● Try it
All of the data below should be printed again word for word, pictures excluded.

*** Opening of Exercise material ***

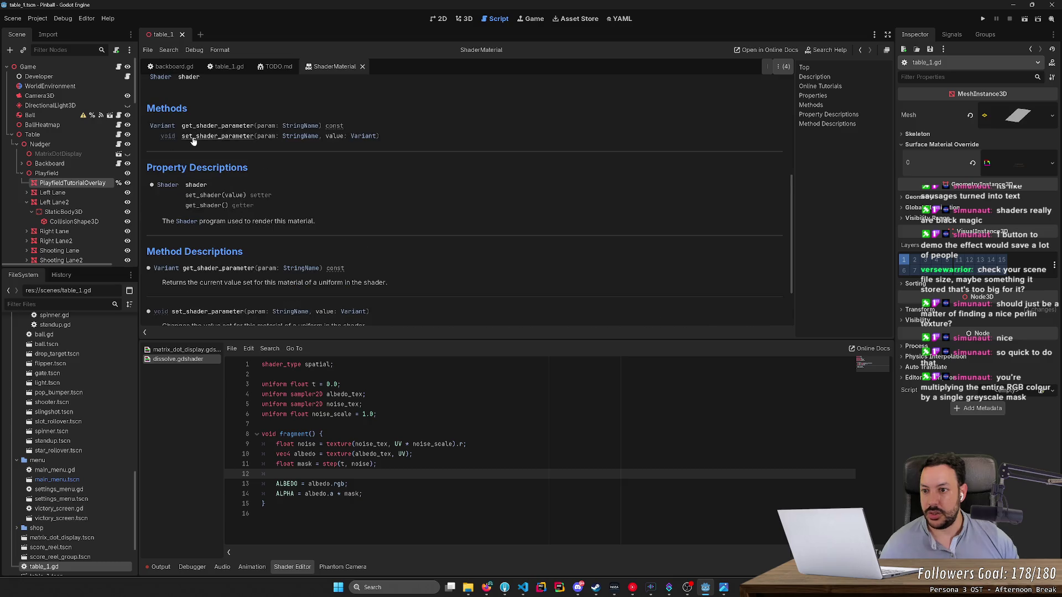
pyautogui.press('alt+Left')
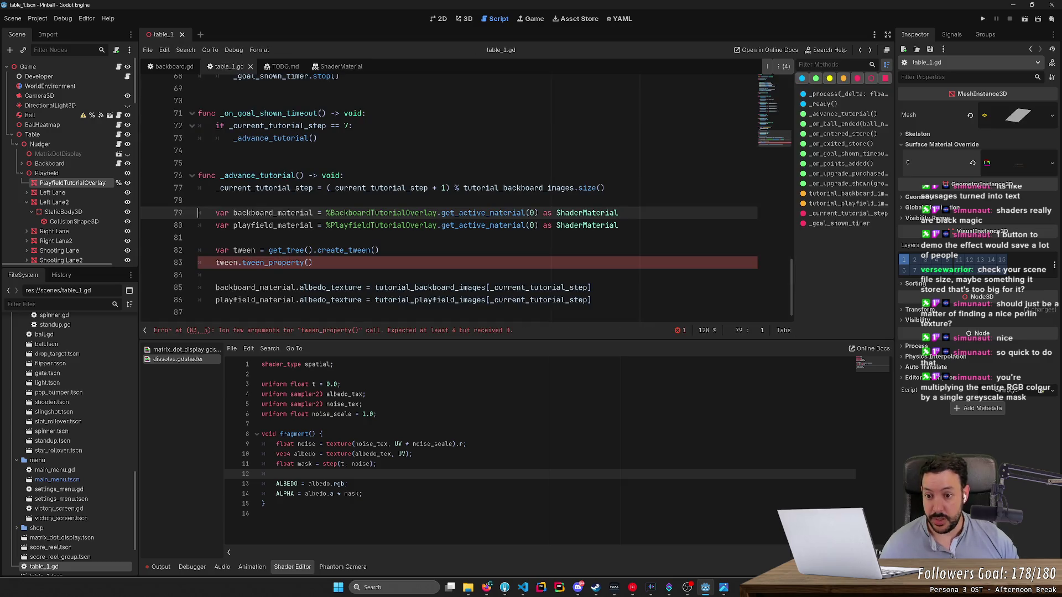
# Step: Delete the backboard_material arguments from the unfinished tween_property call
pyautogui.moveTo(369, 251)
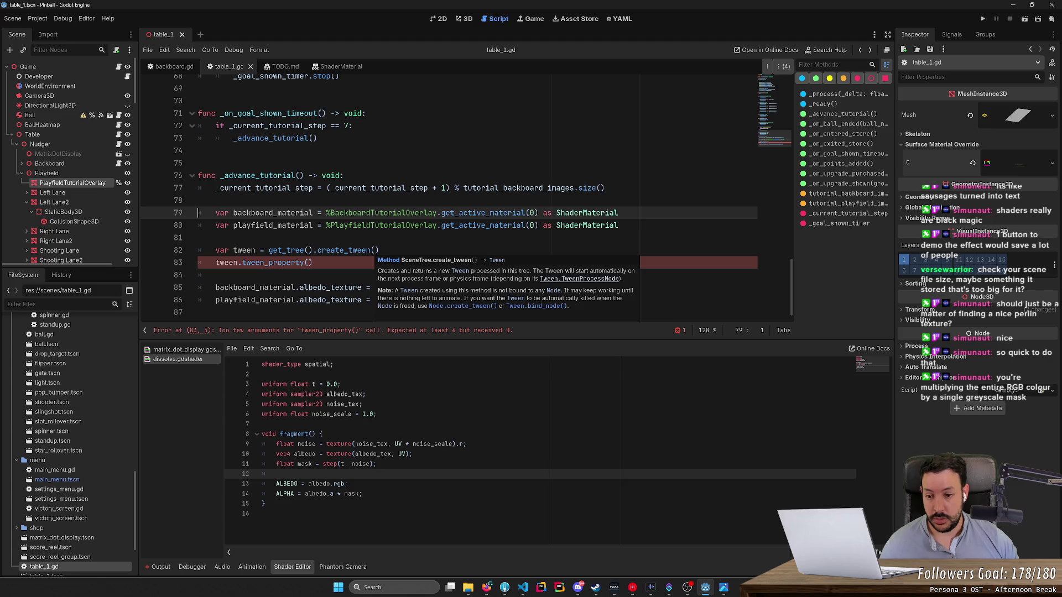
pyautogui.click(310, 263)
pyautogui.write('backboard_material, "')
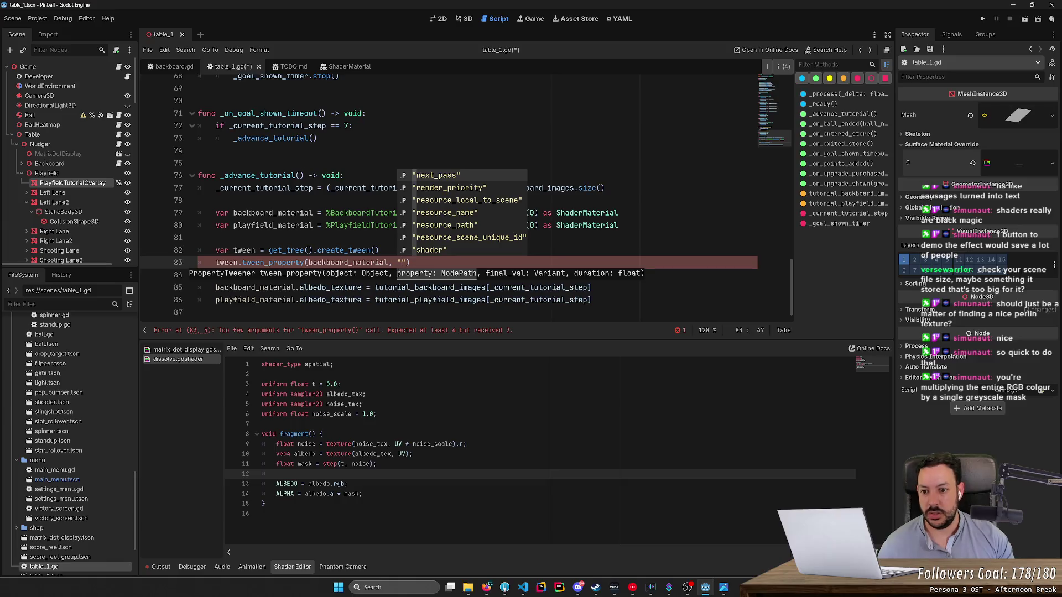
pyautogui.press('ctrl+BackSpace')
pyautogui.press('ctrl+BackSpace')
pyautogui.press('ctrl+BackSpace')
pyautogui.press('Escape')
pyautogui.press('BackSpace')
pyautogui.press('BackSpace')
# Step: Retype 'twee' and browse the tween method suggestions without accepting any
pyautogui.write('tween.twee')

*** Close of Exercise material ***

● Solved problem
pyautogui.press('alt+Left')
# Step: Delete the backboard_material arguments from the unfinished tween_property call
pyautogui.moveTo(369, 251)
pyautogui.click(310, 263)
pyautogui.write('backboard_material, "')
pyautogui.press('ctrl+BackSpace')
pyautogui.press('ctrl+BackSpace')
pyautogui.press('ctrl+BackSpace')
pyautogui.press('Escape')
pyautogui.press('BackSpace')
pyautogui.press('BackSpace')
# Step: Retype 'twee' and browse the tween method suggestions without accepting any
pyautogui.write('tween.twee')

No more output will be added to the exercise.